He said their goal was violence, and that no organisation or group in a democratic republic had the right to take to violence to overpower the established legal authority.
Top Maoist leader Koteswar Rao, also known as Kishenji, claimed his group was behind the attack. In an interview with a local TV channel, he said it was in response to Operation Green Hunt, the federal government’s recently launched anti-Maoist offensive. “We will attack more camps in the area if the offensive against tribals on suspicion of being Maoists is not immediately stopped,” he warned.
Since 2005 over 4,000 people have died in the Maoist insurgency, which began as a peasant uprising in 1967 in eastern India and has spread to 20 of India’s 29 states stretching across a wide swathe in eastern, central and southern parts of the country.
The rebels, claiming to fight for the rights of impoverished tribal people, the poor and victims of state violence and mis-governance, dominate in over 223 of India’s 600-odd administrative districts.
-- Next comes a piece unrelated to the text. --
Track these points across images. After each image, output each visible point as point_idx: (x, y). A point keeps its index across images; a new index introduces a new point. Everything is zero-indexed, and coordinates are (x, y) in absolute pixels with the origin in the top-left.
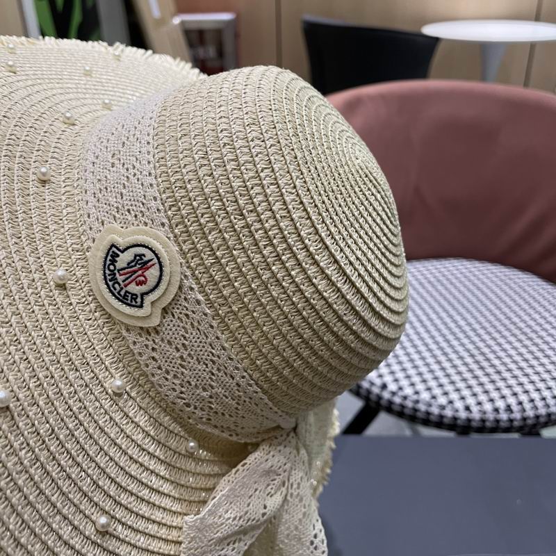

In these areas they frequently attack security personnel, trains and government property in dramatic ambushes that involve large numbers of cadres.
In 2006, for instance, some 200 armed Maoist cadres backed by around 800 “sympathisers” launched simultaneous attacks on the jail, police lines and a paramilitary camp at Jehanabad, south of Bihar state’s capital, Patna, killing four persons and injuring five.
In an operation lasting several hours, in which the insurgents virtually took over the panicked township with a population of about 100,000, they freed 341 of the jail’s 600 prisoners and carried off large quantities of weapons and ordnance before vanishing into the countryside.
Their well-organised campaign of violence and intimidation is centred around attacking but not holding territory.
In their areas of influence the Maoists have replaced local government, and they levy taxes, run schools, determine educational curriculums and provide instant justice in kangaroo courts, security officials have said.